Further, Educational institutions have been closed till May 31, motorways are closed for transport and all of PIA (Pakistan International Airlines) domestic and special flights have been suspended.

After a meeting of the National Coordination Committee (NCC) over COVID-19, during a press conference on March 27, 2020, the Prime Minister, however, announced that the government would “ensure uninterrupted supply of essential goods.“This is a difficult balance. At one hand, we have coronavirus which can spread, and on the other, we have to ensure that our people do not die of hunger,” he remarked, adding the movement of goods’ transport and the running of food industry would help check the problem. The prime minister also announced the launching of a special youth force namely the “Corona Relief Tigers” to tackle the situation arising out of COVID-19 and said the registration for joining the force would start from March 31.”

Attacks on Aurat March, Attacks on Pakistani citizens

Pakistan’s constitution provides equal rights to half its population – women – but in reality ever since the 1950s, Islamist ideologues and organizations have been allowed to dictate state policy. This fear of women seeking their rights was visible on Sunday on the occasion of International Women’s Day, when Islamist groups and their supporters physically attacked the Aurat March.

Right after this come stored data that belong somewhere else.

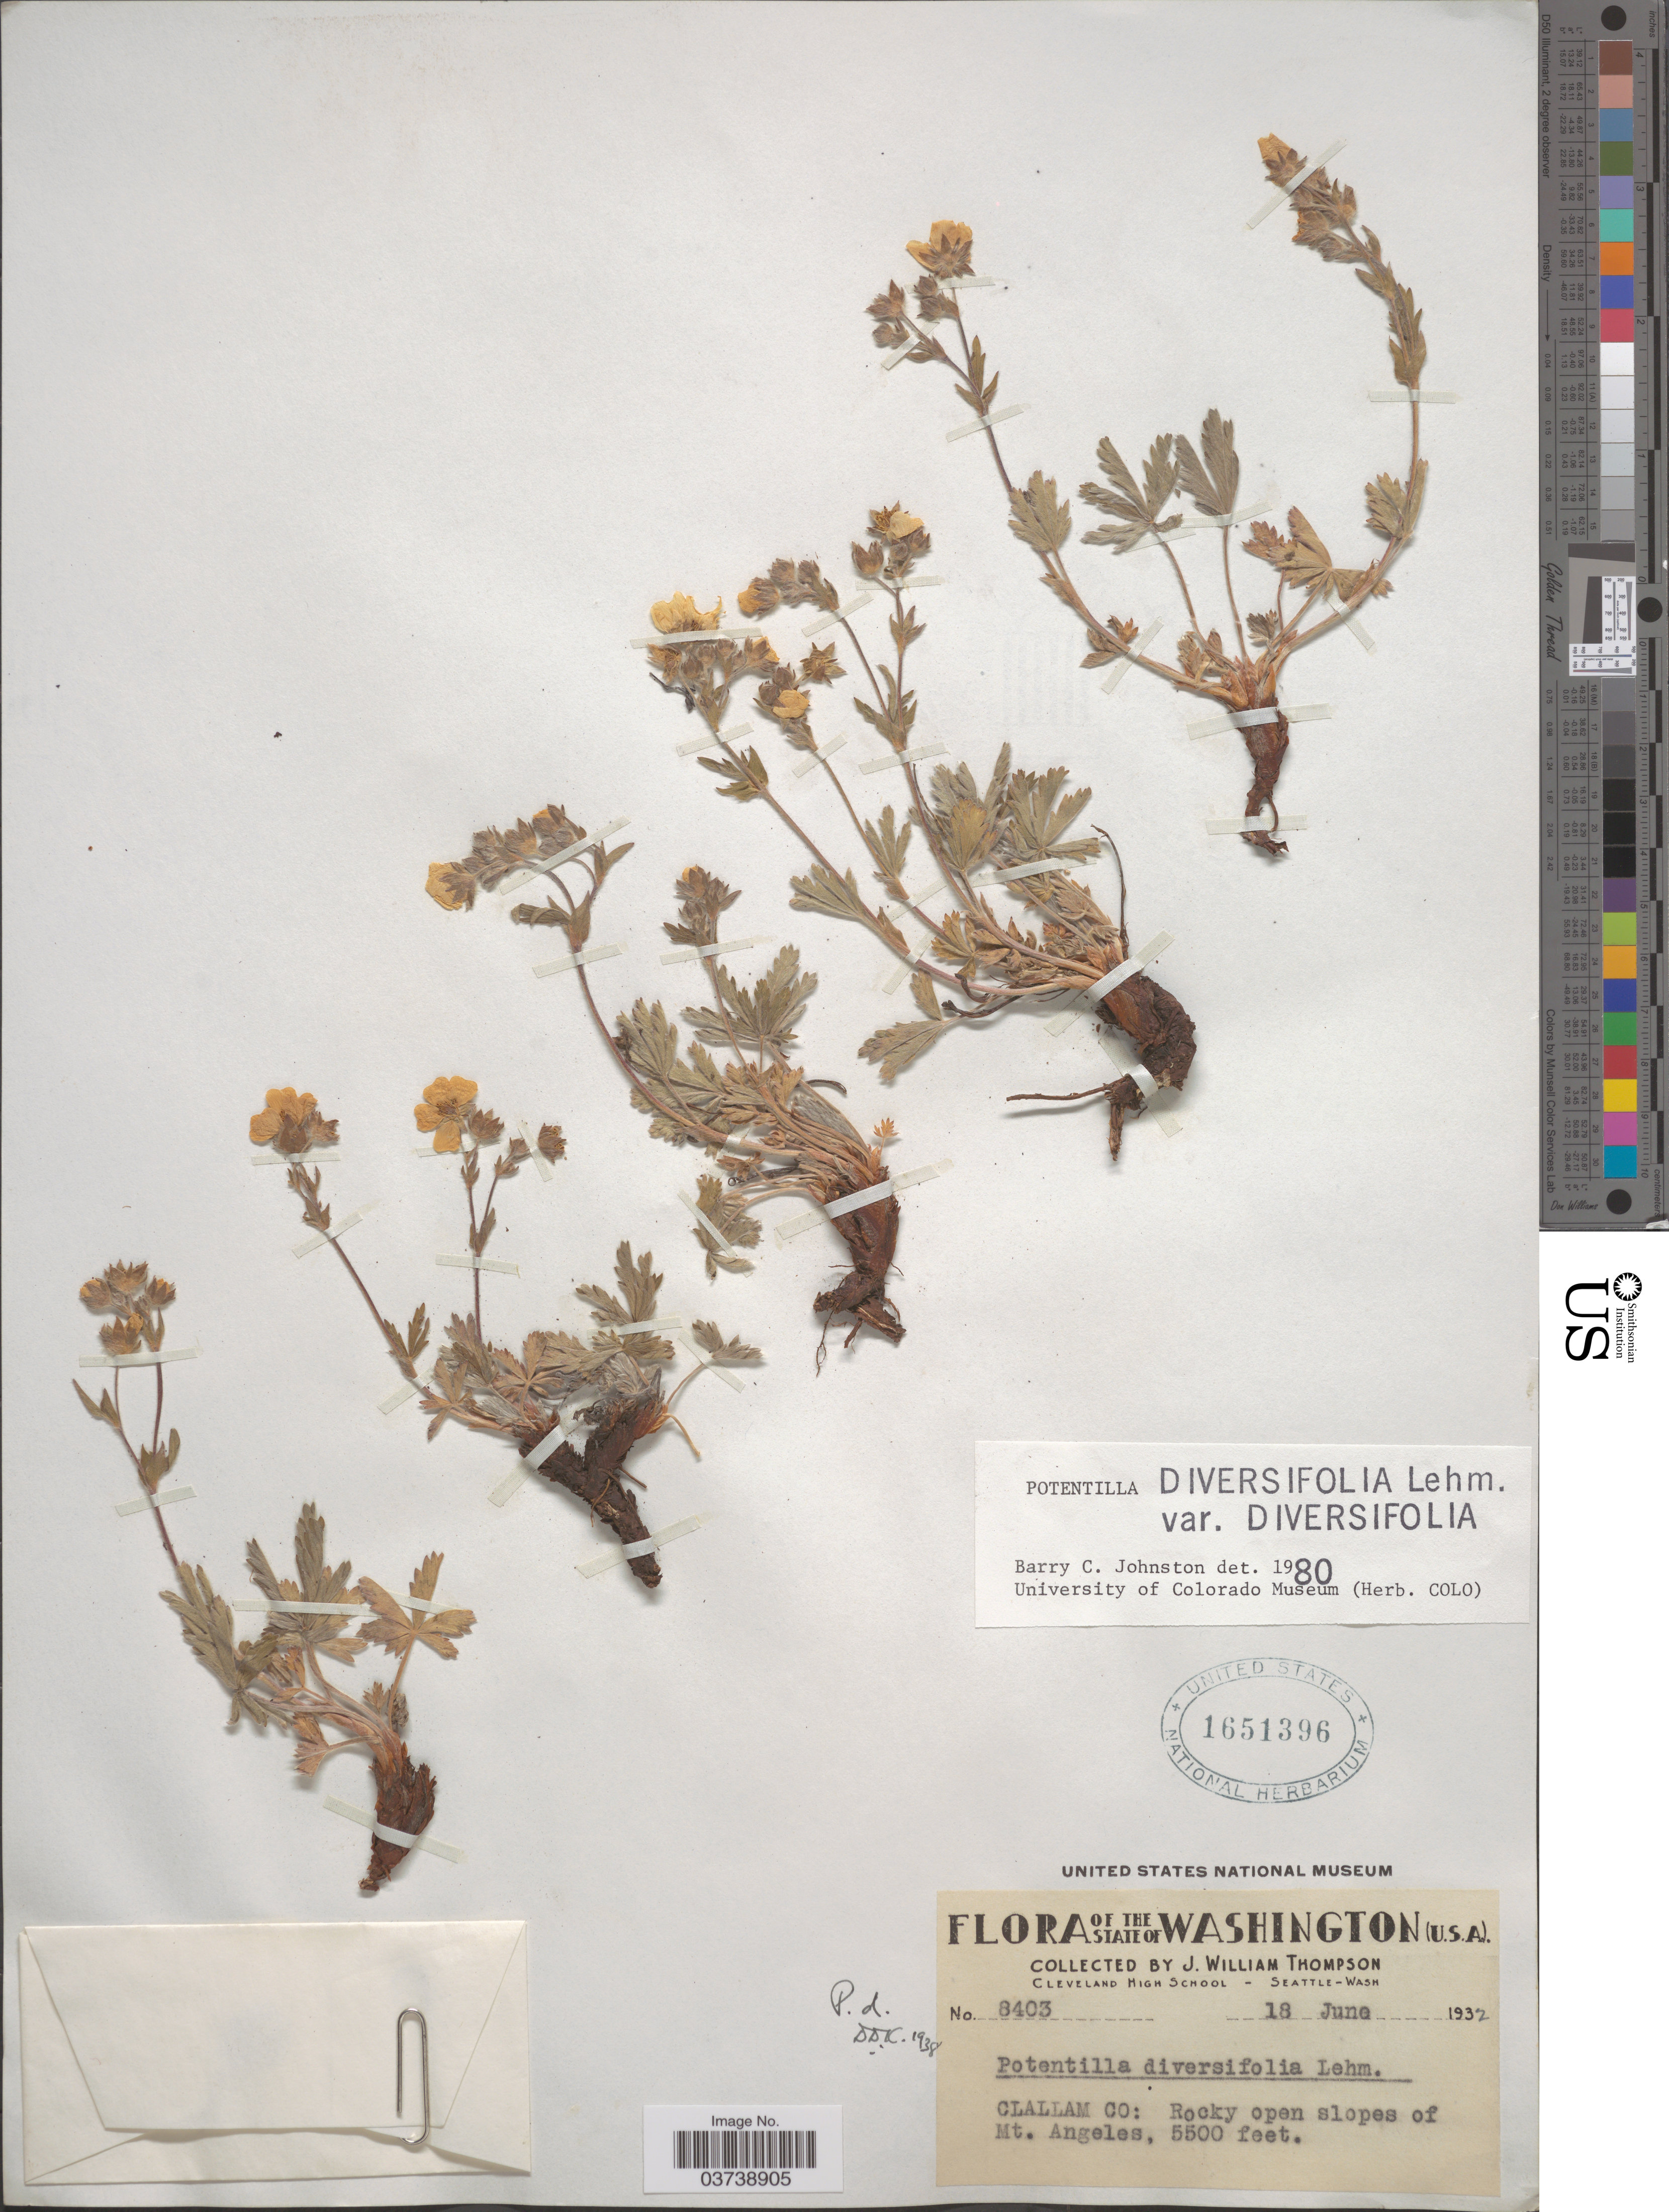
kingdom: Plantae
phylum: Tracheophyta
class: Magnoliopsida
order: Rosales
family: Rosaceae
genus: Potentilla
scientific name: Potentilla diversifolia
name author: Lehm.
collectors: J. W. Thompson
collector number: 8403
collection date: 1932-06-18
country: United States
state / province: Washington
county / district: Clallam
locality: Clallam Co: Rocky open slopes of Mt. Angeles.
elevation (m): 1676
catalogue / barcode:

Two days before the Aurat March, the Human Rights Commission of Pakistan (HRCP) had expressed support for the March, and condemned “any attempts to subvert, malign or threaten the march, its organisers, and supporters. HRCP sees Aurat March as an integral part of the collective struggle for human rights in Pakistan and beyond. The depth and breadth of the movement’s manifesto is a measure of its inclusivity. Among its legitimate demands, Aurat March has called for an end to violence against vulnerable groups, including women, children, and transgender persons. It has spoken out against enforced disappearances, extrajudicial killings, and warmongering. It has upheld the right to a living wage, the right to freedom of expression and assembly, and the right to a sustainable environment. These rights are enshrined in the country’s constitution and its international human rights obligations. Above all, they are integral to any sense of humanity, empathy and compassion. The ethos of Aurat March reflects the very values that HRCP has consistently upheld: inclusivity, peace, democracy, and the inviolable dignity of all persons regardless of gender, class, ethnicity, disability, religion or belief, sexual orientation or identity. Thousands of young women, transgender persons, and men will mobilise on International Women’s Day to exercise their right to peaceful assembly and challenge the inherently discriminatory status quo. This is a matter of pride – not cause for censure – and warrants the full support of the state and citizens alike.”

Yet, on Sunday March 8, the march was attacked by a group of counter-protesters in Islamabad who hurled stones, bricks and sticks at the marchers. “It was a coordinated attack from the patriarchal and right-wing forces on the women’s movement,” said Ismat Shahjahan, one of the organisers of the event. “We demand an independent judicial inquiry,” she added. The police had registered a case against some 35 people late on Sunday, including organisers of the anti-feminist rally for “provoking the religious sentiments” of their followers against the Women’s Day marchers. The march’s organisers, however, have argued that the police downplayed the severity of the attack and should have included more serious charges against suspected assailants.”